Ode To Licensing

Dec. 13, 2017

Exactly twenty years ago an editorial in Locksmith Ledger discussed the issue of licensing. It seemed to be a big issue at the time. Proponents felt that licensing would keep out handymen and part-timers. Licensing would also be a way of assuring the public that a licensed locksmith had achieved a certain locksmith skill level and was capable of providing the security services required.

Opponents viewed licensing as government intrusion. Locksmiths would have to take time away from business in order to pass necessary tests and then pay for the privilege of having a license. According to opponents, it was a money grab by government while providing little, if any, advantages for locksmiths.

After twenty years the locksmith industry has had very little movement in the licensing debate. According to the Associated Locksmiths of America (ALOA) there are fifteen states and three individual counties which have enacted licensing of locksmiths. Seventy percent of our fifty states have no locksmith licensing. This record is nothing to be proud of.

During the same twenty-year period we have seen the expansion of big box hardware stores plus the movement away from mechanical locks and towards electronic security products.
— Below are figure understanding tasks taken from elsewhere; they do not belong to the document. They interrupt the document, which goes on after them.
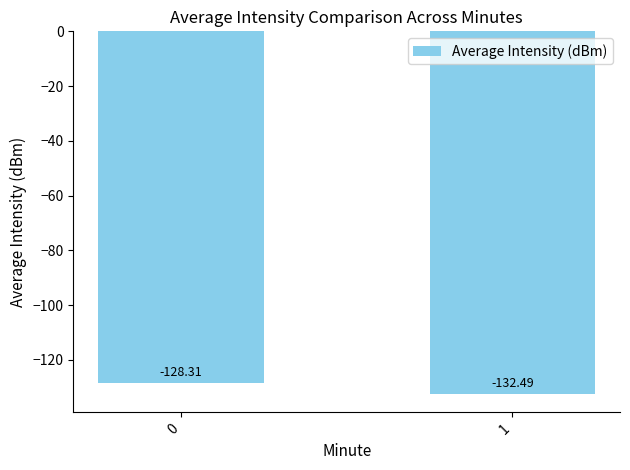

What is the approximate value at 1?

-132.5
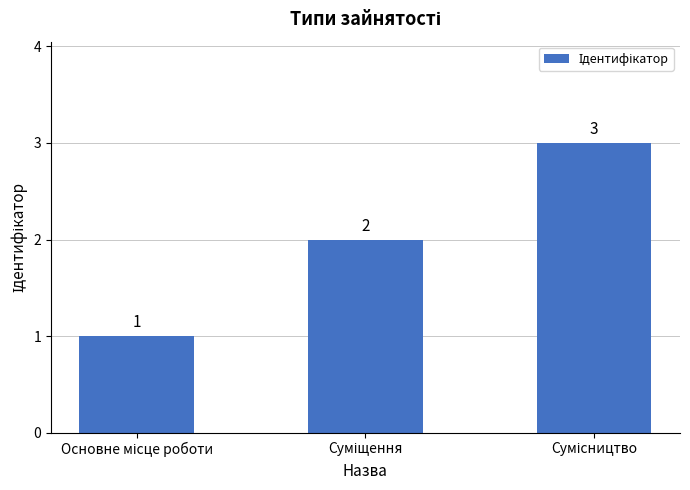

What is the sum of all values?

6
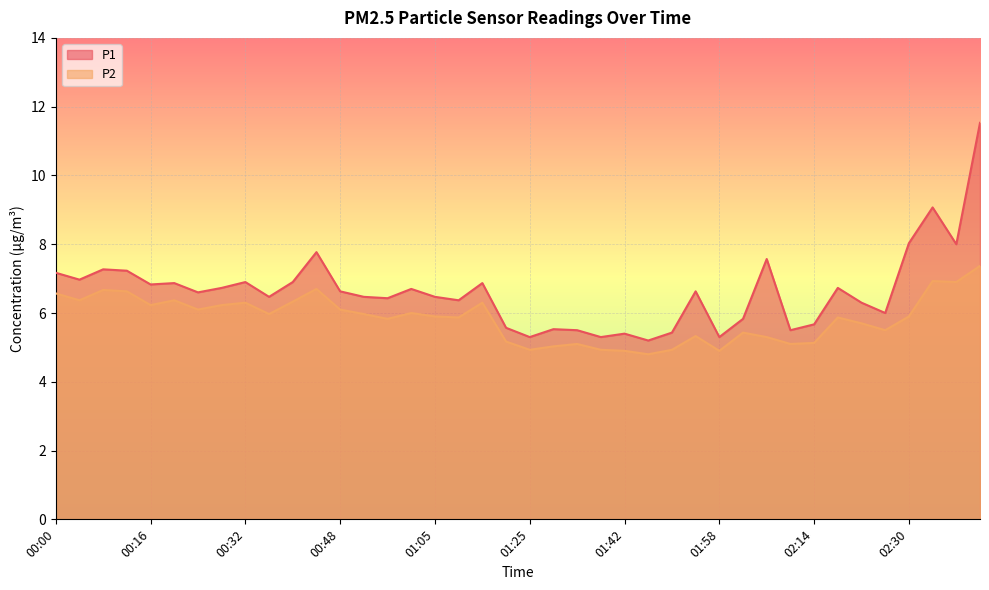

What is the label of the 39th point from the left?

02:38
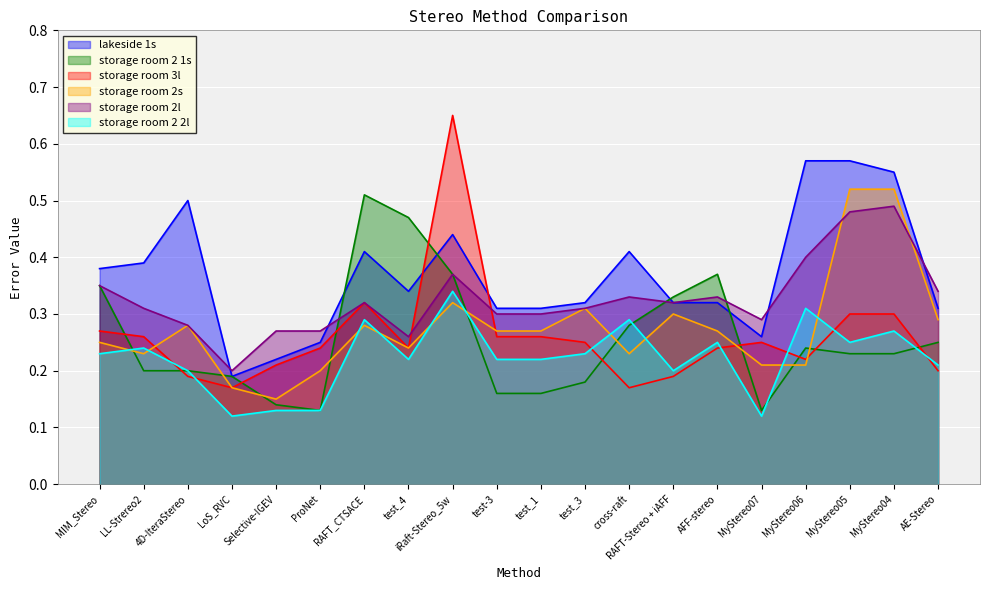

Which has a higher value, test-3 or 4D-IteraStereo?

4D-IteraStereo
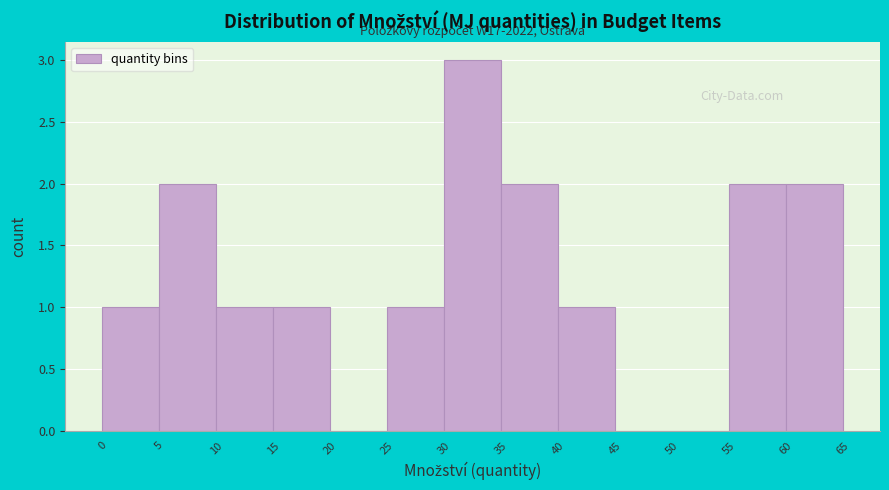

Over which range of the x-axis is the bar tallest?

30 to 35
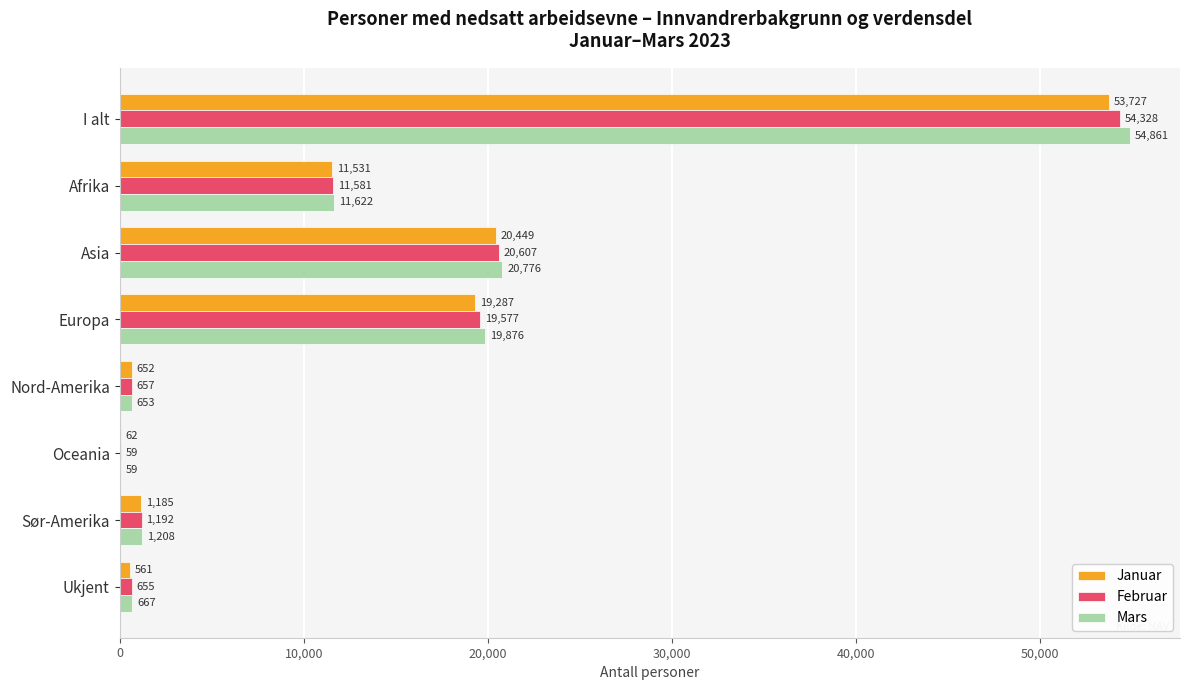

Which category has the highest value across all series?

I alt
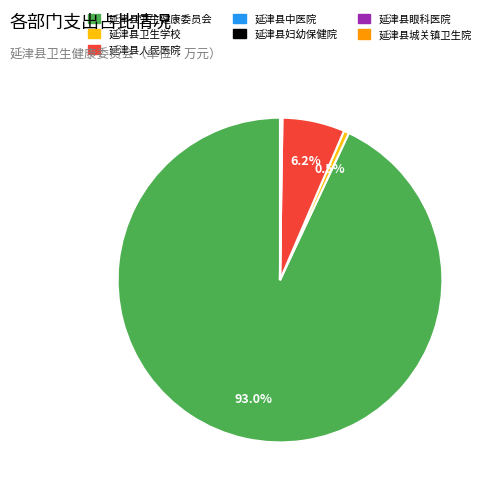

Which has a higher value, 延津县卫生学校 or 延津县卫生健康委员会?

延津县卫生健康委员会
Both of these events negatively affect people working in the locksmith business. Today there are several alternative choices where the public can obtain security-based services and products.

Locksmith licensing is not the answer to every problem. Licensing should not be seen as protection against competition for existing locksmith businesses. Licensing should be seen as a constructive way to require neophytes to pass a locksmith basics test instead of learning on the job at the expense of customers.

Many employees behind key machine counters at big box stores appear to have little knowledge of what they are doing. Think of the value to our industry if every one of those big box key cutters had to be a licensed locksmith. Until we can speak with one voice, this will never happen.